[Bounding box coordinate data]

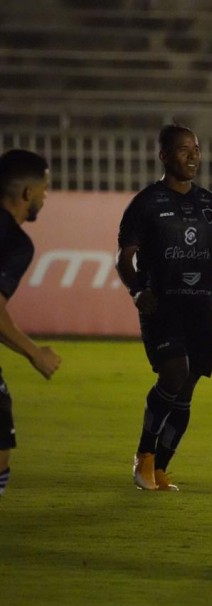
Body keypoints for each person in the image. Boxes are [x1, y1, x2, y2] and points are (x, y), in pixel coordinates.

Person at [117, 124, 212, 492]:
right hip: (162, 307)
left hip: (201, 308)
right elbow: (124, 257)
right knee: (173, 374)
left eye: (196, 149)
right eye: (184, 149)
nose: (193, 155)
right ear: (164, 155)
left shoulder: (210, 203)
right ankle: (144, 455)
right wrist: (137, 291)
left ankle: (162, 468)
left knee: (187, 387)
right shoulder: (146, 203)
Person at [0, 149, 63, 498]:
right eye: (45, 189)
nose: (45, 196)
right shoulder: (15, 242)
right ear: (28, 193)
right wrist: (34, 353)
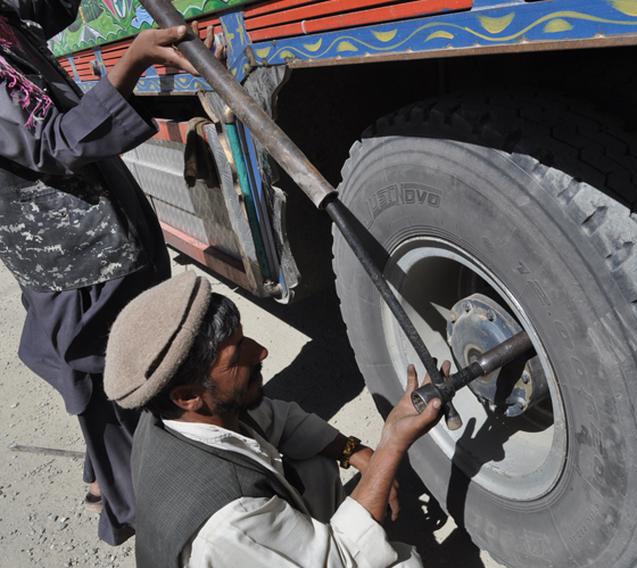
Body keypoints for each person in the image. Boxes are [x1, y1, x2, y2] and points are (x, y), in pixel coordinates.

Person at [0, 0, 214, 545]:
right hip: (75, 255)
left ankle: (107, 480)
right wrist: (134, 63)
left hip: (93, 234)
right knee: (113, 379)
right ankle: (156, 523)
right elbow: (50, 144)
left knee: (109, 378)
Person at [103, 272, 444, 567]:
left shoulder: (176, 418)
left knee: (316, 464)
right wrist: (391, 443)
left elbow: (281, 419)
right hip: (246, 546)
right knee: (403, 562)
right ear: (188, 395)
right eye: (238, 354)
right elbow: (342, 560)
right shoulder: (228, 524)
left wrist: (357, 453)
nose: (261, 351)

EXERCISE PROMPT → Copy every line of the data exactly as written, excluding the pictures.

EXERCISE SOLUTION →
Body keypoints for each person in the image. Boxes are [x1, y1, x2, y2] and points are (x, y), in pixel coordinates.

Person at [117, 124, 212, 492]:
right hip: (162, 307)
left hip: (201, 308)
right elbow: (124, 257)
right knee: (173, 374)
left eye: (196, 149)
right eye: (184, 149)
nose: (193, 155)
right ear: (164, 155)
left shoulder: (210, 203)
right ankle: (144, 455)
right wrist: (137, 291)
left ankle: (162, 468)
left knee: (187, 387)
right shoulder: (146, 203)
Person at [0, 149, 63, 498]:
right eye: (45, 189)
nose: (45, 196)
right shoulder: (15, 242)
right ear: (28, 193)
right wrist: (34, 353)
Body keypoints for each person in the image. Boxes are [x1, y1, x2, y2] and points are (x, y), in pixel coordinates.

Person at [0, 0, 214, 545]:
right hip: (75, 255)
left ankle: (107, 480)
right wrist: (134, 63)
left hip: (93, 234)
right knee: (113, 379)
right ankle: (156, 523)
right elbow: (50, 144)
left knee: (109, 378)
Person at [103, 272, 444, 567]:
left shoulder: (176, 418)
left knee: (316, 464)
right wrist: (391, 443)
left elbow: (281, 419)
right hip: (246, 546)
right knee: (403, 562)
right ear: (188, 395)
right eye: (238, 354)
right elbow: (342, 560)
right shoulder: (228, 524)
left wrist: (357, 453)
nose: (261, 351)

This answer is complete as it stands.